The CM believes that the current communal unrest seen in Delhi and other parts of the country has only “further reiterated his decision to not ally with the BJP”. He says, “Lack of jobs leads to a great deal of frustration among the youth and I see this [communal unrest] as a reaction to that.”
While he has refused to incorporate the National Population Register (NPR) as part of the Census process that will start in April and will follow the 2011 format, he supports the Citizenship Amendment Act (CAA) since it “only deals with outsiders”.
Analyst Das believes that Patnaik has remained in power for the last 20 years because “while there are no local leaders within or outside his party who match his level of charisma and popularity, he steers clear of commenting on national political controversies. He supports the Centre on key political issues—the scrapping of Section 370 in Kashmir, for example—which is why the BJP views him as less of a threat”.
The appointment of Pranab Prakash Das as the BJD’s organisational secretary reiterates how Patnaik has been testing the waters for the party’s future by letting young party workers, bureaucrats and officers take charge, the analyst believes.
A similar example of trusting young officers could be seen through Patnaik’s ambitious Mo Sarkar initiative to reduce red tape across all levels of state departments, and the Integrated Financial Management System that will take all government transactions online. The latter is expected to be rolled out for the next financial year.

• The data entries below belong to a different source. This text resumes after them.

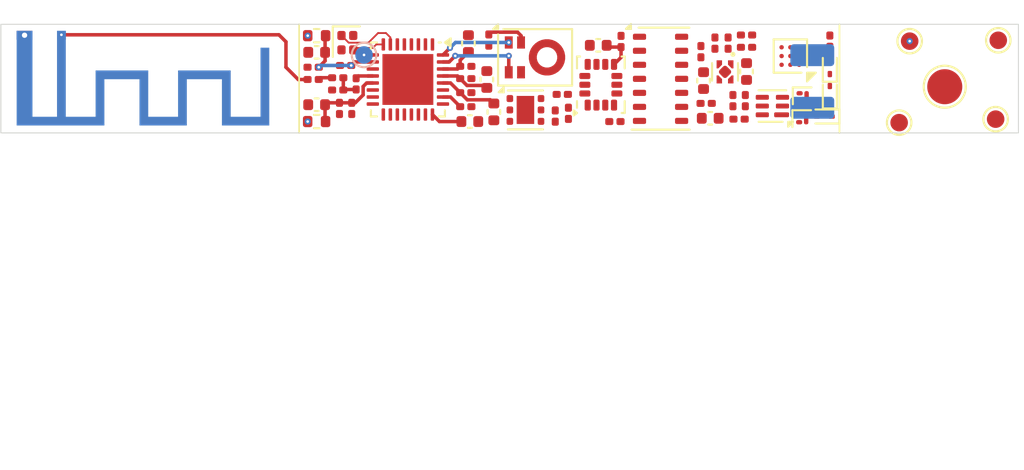
<source format=kicad_pcb>
(kicad_pcb
	(version 20241229)
	(generator "pcbnew")
	(generator_version "9.0")
	(general
		(thickness 0.104)
		(legacy_teardrops no)
	)
	(paper "A4")
	(layers
		(0 "F.Cu" signal)
		(2 "B.Cu" signal)
		(9 "F.Adhes" user "F.Adhesive")
		(11 "B.Adhes" user "B.Adhesive")
		(13 "F.Paste" user)
		(15 "B.Paste" user)
		(5 "F.SilkS" user "F.Silkscreen")
		(7 "B.SilkS" user "B.Silkscreen")
		(1 "F.Mask" user)
		(3 "B.Mask" user)
		(17 "Dwgs.User" user "User.Drawings")
		(19 "Cmts.User" user "User.Comments")
		(21 "Eco1.User" user "User.Eco1")
		(23 "Eco2.User" user "User.Eco2")
		(25 "Edge.Cuts" user)
		(27 "Margin" user)
		(31 "F.CrtYd" user "F.Courtyard")
		(29 "B.CrtYd" user "B.Courtyard")
		(35 "F.Fab" user)
		(33 "B.Fab" user)
		(39 "User.1" user)
		(41 "User.2" user)
		(43 "User.3" user)
		(45 "User.4" user)
	)
	(setup
		(stackup
			(layer "F.SilkS"
				(type "Top Silk Screen")
				(color "White")
			)
			(layer "F.Paste"
				(type "Top Solder Paste")
			)
			(layer "F.Mask"
				(type "Top Solder Mask")
				(color "Black")
				(thickness 0.0275)
			)
			(layer "F.Cu"
				(type "copper")
				(thickness 0.012)
			)
			(layer "dielectric 1"
				(type "core")
				(color "Polyimide")
				(thickness 0.025)
				(material "Polyimide")
				(epsilon_r 3.2)
				(loss_tangent 0.004)
			)
			(layer "B.Cu"
				(type "copper")
				(thickness 0.012)
			)
			(layer "B.Mask"
				(type "Bottom Solder Mask")
				(color "Black")
				(thickness 0.0275)
			)
			(layer "B.Paste"
				(type "Bottom Solder Paste")
			)
			(layer "B.SilkS"
				(type "Bottom Silk Screen")
				(color "White")
			)
			(copper_finish "None")
			(dielectric_constraints no)
		)
		(pad_to_mask_clearance 0.1)
		(solder_mask_min_width 0.5)
		(allow_soldermask_bridges_in_footprints no)
		(tenting front back)
		(pcbplotparams
			(layerselection 0x00000000_00000000_55555555_5755f5ff)
			(plot_on_all_layers_selection 0x00000000_00000000_00000000_00000000)
			(disableapertmacros no)
			(usegerberextensions no)
			(usegerberattributes yes)
			(usegerberadvancedattributes yes)
			(creategerberjobfile yes)
			(dashed_line_dash_ratio 12.000000)
			(dashed_line_gap_ratio 3.000000)
			(svgprecision 4)
			(plotframeref no)
			(mode 1)
			(useauxorigin no)
			(hpglpennumber 1)
			(hpglpenspeed 20)
			(hpglpendiameter 15.000000)
			(pdf_front_fp_property_popups yes)
			(pdf_back_fp_property_popups yes)
			(pdf_metadata yes)
			(pdf_single_document no)
			(dxfpolygonmode yes)
			(dxfimperialunits yes)
			(dxfusepcbnewfont yes)
			(psnegative no)
			(psa4output no)
			(plot_black_and_white yes)
			(sketchpadsonfab no)
			(plotpadnumbers no)
			(hidednponfab no)
			(sketchdnponfab yes)
			(crossoutdnponfab yes)
			(subtractmaskfromsilk no)
			(outputformat 1)
			(mirror no)
			(drillshape 1)
			(scaleselection 1)
			(outputdirectory "")
		)
	)
	(net 0 "")
	(net 1 "VBATT")
	(net 2 "GND")
	(net 3 "VDD")
	(net 4 "tmp_int")
	(net 5 "sda")
	(net 6 "mic_clk")
	(net 7 "rst")
	(net 8 "mic_data")
	(net 9 "battery.N59")
	(net 10 "imu_int1")
	(net 11 "scl")
	(net 12 "bat_low")
	(net 13 "hbt_int")
	(net 14 "hbt.N152")
	(net 15 "imu.N233")
	(net 16 "imu_int2")
	(net 17 "imu.N232")
	(net 18 "battery.bat_qm")
	(net 19 "battery.bat_vm")
	(net 20 "battery.bat_dout")
	(net 21 "batman.batman_vdd_out")
	(net 22 "cpu.decouple")
	(net 23 "battery.bat_cout")
	(net 24 "battery.bat_vss")
	(net 25 "cpu.xin")
	(net 26 "cpu.pavdd")
	(net 27 "cpu.ant.out3")
	(net 28 "batman.bin")
	(net 29 "cpu.ant.out2")
	(net 30 "cpu.rfvdd")
	(net 31 "cpu.xout")
	(net 32 "cpu.ant.out1")
	(net 33 "cpu.ant")
	(net 34 "battery.bat2")
	(net 35 "N380")
	(net 36 "N386")
	(net 37 "N383")
	(net 38 "N385")
	(net 39 "N379")
	(net 40 "N387")
	(net 41 "cpu.N520")
	(net 42 "N382")
	(net 43 "N381")
	(net 44 "N384")
	(footprint "C_0201_0603Metric:C_0201_0603Metric" (layer "F.Cu") (at 137.8 83.15 180))
	(footprint "C_0402_1005Metric:C_0402_1005Metric" (layer "F.Cu") (at 147.7 83.15 90))
	(footprint "D_SOD-923:D_SOD-923" (layer "F.Cu") (at 166.9325 85.2625 180))
	(footprint "C_0201_0603Metric:C_0201_0603Metric" (layer "F.Cu") (at 139.2 83.75 180))
	(footprint "Crystal_SMD_1210-4Pin_1.2x1.0mm:Crystal_SMD_1210-4Pin_1.2x1.0mm" (layer "F.Cu") (at 139.75 81.05))
	(footprint "R_0201_0603Metric:R_0201_0603Metric" (layer "F.Cu") (at 152 84 180))
	(footprint "C_0201_0603Metric:C_0201_0603Metric" (layer "F.Cu") (at 162.5025 80.6125 180))
	(footprint "Maxim_OLGA-14_3.3x5.6mm_P0.8mm:Maxim_OLGA-14_3.3x5.6mm_P0.8mm" (layer "F.Cu") (at 157.6025 83.1125))
	(footprint "Texas_PicoStar_DFN-3_0.69x0.60mm:Texas_PicoStar_DFN-3_0.69x0.60mm" (layer "F.Cu") (at 165.6775 85.4125))
	(footprint "C_0402_1005Metric:C_0402_1005Metric" (layer "F.Cu") (at 162.5025 82.695179 90))
	(footprint "L_0201_0603Metric:L_0201_0603Metric" (layer "F.Cu") (at 140.25 83.4 -90))
	(footprint "D_SOD-923:D_SOD-923" (layer "F.Cu") (at 167.2525 82.42 90))
	(footprint "LGA-14_3x2.5mm_P0.5mm_LayoutBorder3x4y:LGA-14_3x2.5mm_P0.5mm_LayoutBorder3x4y" (layer "F.Cu") (at 154.2 83.45 90))
	(footprint "C_0201_0603Metric:C_0201_0603Metric" (layer "F.Cu") (at 146.5 82.4))
	(footprint "C_0201_0603Metric:C_0201_0603Metric" (layer "F.Cu") (at 146.5 83.1))
	(footprint "C_0201_0603Metric:C_0201_0603Metric" (layer "F.Cu") (at 140 84.8 -90))
	(footprint "R_0402_1005Metric:R_0402_1005Metric" (layer "F.Cu") (at 138 80.65))
	(footprint "Infineon_PG-LLGA-5-1:Infineon_PG-LLGA-5-1" (layer "F.Cu") (at 150.45 81.8875))
	(footprint "D_SOD-923:D_SOD-923" (layer "F.Cu") (at 167.2525 83.9425 90))
	(footprint "L_0201_0603Metric:L_0201_0603Metric" (layer "F.Cu") (at 139.2 83.05 180))
	(footprint "C_0201_0603Metric:C_0201_0603Metric"
		(layer "F.Cu")
		(uuid "61166617-2929-4165-8845-f17a62e9d960")
		(at 155 85.55 180)
		(descr "Capacitor SMD 0201 (0603 Metric), square (rectangular) end terminal, IPC_7351 nominal, (Body size source: https://www.vishay.com/docs/20052/crcw0201e3.pdf), generated with kicad-footprint-generator")
		(tags "capacitor")
		(property "Reference" "C24"
			(at 0 -1.05 0)
			(layer "F.SilkS")
			(hide yes)
			(uuid "a161c726-0540-4b24-9e62-6be2bf3bf005")
			(effects
				(font
					(size 1 1)
					(thickness 0.15)
				)
			)
		)
		(property "Value" "100nF"
			(at 0 1.05 0)
			(layer "F.Fab")
			(hide yes)
			(uuid "ba958f0a-2754-468c-ad60-4bb5195a46f9")
			(effects
				(font
					(size 1 1)
					(thickness 0.15)
				)
			)
		)
		(property "Datasheet" ""
			(at 0 0 180)
			(unlocked yes)
			(layer "F.Fab")
			(hide yes)
			(uuid "47cf066a-03d0-4e25-85a8-1bbe0ceba5d8")
			(effects
				(font
					(size 1.27 1.27)
					(thickness 0.15)
				)
			)
		)
		(property "Description" ""
			(at 0 0 180)
			(unlocked yes)
			(layer "F.Fab")
			(hide yes)
			(uuid "3d723d55-98c9-4da9-bbff-865a0cf57f52")
			(effects
				(font
					(size 1.27 1.27)
					(thickness 0.15)
				)
			)
		)
		(property "Path" "imu.C5.C"
			(at 0 0 0)
			(layer "F.SilkS")
			(hide yes)
			(uuid "05da5493-505d-45df-bb31-d32bd1b8d71f")
			(effects
				(font
					(size 1.27 1.27)
					(thickness 0.15)
				)
			)
		)
		(property "type" "capacitor"
			(at 0 0 0)
			(layer "F.SilkS")
			(hide yes)
			(uuid "25766718-fa68-45c4-88b3-e0b31e47f67f")
			(effects
				(font
					(size 1.27 1.27)
					(thickness 0.15)
				)
			)
		)
		(property "Type" "capacitor"
			(at 0 0 0)
			(layer "F.SilkS")
			(hide yes)
			(uuid "f5ea1464-2e52-4bb5-91a9-d4f838d7e9f9")
			(effects
				(font
					(size 1.27 1.27)
					(thickness 0.15)
				)
			)
		)
		(property "symbol_path" "/home/dezash/.cache/pcb/gitlab/kicad/libraries/kicad-symbols/9.0.0/Device.kicad_sym"
			(at 0 0 0)
			(layer "F.SilkS")
			(hide yes)
			(uuid "9e439022-0674-4757-bed1-f61fc231b5a8")
			(effects
				(font
					(size 1.27 1.27)
					(thickness 0.15)
				)
			)
		)
		(property "__symbol_value" "(symbol\n  \"C\"\n  (pin_numbers\n    (hide yes)\n  )\n  (pin_names\n    (offset 0.254)\n  )\n  (exclude_from_sim no)\n  (in_bom yes)\n  (on_board yes)\n  (property\n    \"Reference\"\n    \"C\"\n    (at 0.635 2.54 0)\n    (effects\n      (font (size 1.27 1.27))\n      (justify left)\n    )\n  )\n  (property\n    \"Value\"\n    \"C\"\n    (at 0.635 -2.54 0)\n    (effects\n      (font (size 1.27 1.27))\n      (justify left)\n    )\n  )\n  (property\n    \"Footprint\"\n    \"\"\n    (at 0.9652 -3.81 0)\n    (effects\n      (font (size 1.27 1.27))\n      (hide yes)\n    )\n  )\n  (property\n    \"Datasheet\"\n    \"~\"\n    (at 0 0 0)\n    (effects\n      (font (size 1.27 1.27))\n      (hide yes)\n    )\n  )\n  (property\n    \"Description\"\n    \"Unpolarized capacitor\"\n    (at 0 0 0)\n    (effects\n      (font (size 1.27 1.27))\n      (hide yes)\n    )\n  )\n  (property\n    \"ki_keywords\"\n    \"cap capacitor\"\n    (at 0 0 0)\n    (effects\n      (font (size 1.27 1.27))\n      (hide yes)\n    )\n  )\n  (property\n    \"ki_fp_filters\"\n    \"C_*\"\n    (at 0 0 0)\n    (effects\n      (font (size 1.27 1.27))\n      (hide yes)\n    )\n  )\n  (symbol\n    \"C_0_1\"\n    (polyline\n      (pts\n        (xy -2.032 0.762)\n        (xy 2.032 0.762)\n      )\n      (stroke\n        (width 0.508)\n        (type default)\n      )\n      (fill\n        (type none)\n      )\n    )\n    (polyline\n      (pts\n        (xy -2.032 -0.762)\n        (xy 2.032 -0.762)\n      )\n      (stroke\n        (width 0.508)\n        (type default)\n      )\n      (fill\n        (type none)\n      )\n    )\n  )\n  (symbol\n    \"C_1_1\"\n    (pin\n      passive\n      line\n      (at 0 3.81 270)\n      (length 2.794)\n      (name\n        \"~\"\n        (effects\n          (font (size 1.27 1.27))\n        )\n      )\n      (number\n        \"1\"\n        (effects\n          (font (size 1.27 1.27))\n        )\n      )\n    )\n    (pin\n      passive\n      line\n      (at 0 -3.81 90)\n      (length 2.794)\n      (name\n        \"~\"\n        (effects\n          (font (size 1.27 1.27))\n        )\n      )\n      (number\n        \"2\"\n        (effects\n          (font (size 1.27 1.27))\n        )\n      )\n    )\n  )\n  (embedded_fonts no)\n)"
			(at 0 0 0)
			(layer "F.SilkS")
			(hide yes)
			(uuid "f03acf9e-5b26-40c6-bf32-95443007f1dd")
			(effects
				(font
					(size 1.27 1.27)
					(thickness 0.15)
				)
			)
		)
		(property "symbol_name" "C"
			(at 0 0 0)
			(layer "F.SilkS")
			(hide yes)
			(uuid "47dda77c-08a8-46f9-a8d7-705b0909759d")
			(effects
				(font
					(size 1.27 1.27)
					(thickness 0.15)
				)
			)
		)
		(property "prefix" "C"
			(at 0 0 0)
			(layer "F.SilkS")
... [351851 chars truncated]
</source>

Steering Mo Sarkar and the 5T (Teamwork, Technology, Transparency, Time leading to Transformation) initiative is 45-year-old V Karthikeyan Pandian. The IAS officer says the government’s strategy primarily involves collaborating with stakeholders across various areas of expertise. “Apart from Bagchi, we have Sopnendu Mohanty from the Monetary Authority of Singapore helping to build financial services systems, and various professionals, including Public Health Foundation of India’s K Srinath Reddy, providing insights on health care,” he says.
Patnaik considers his work in encouraging women’s participation across various levels of politics, and legislating for their education and health care as one of his major achievements in the last 20 years. “In a democracy, where you have to win over people’s trust every five years, the government in power is often known to undo the work of its predecessor,” notes Balakrishnan. “The sheer continuity of his tenure has helped Patnaik reshape the development narrative of Odisha to an extent that no other party will be able to reverse his work or overturn his legacy in the future.”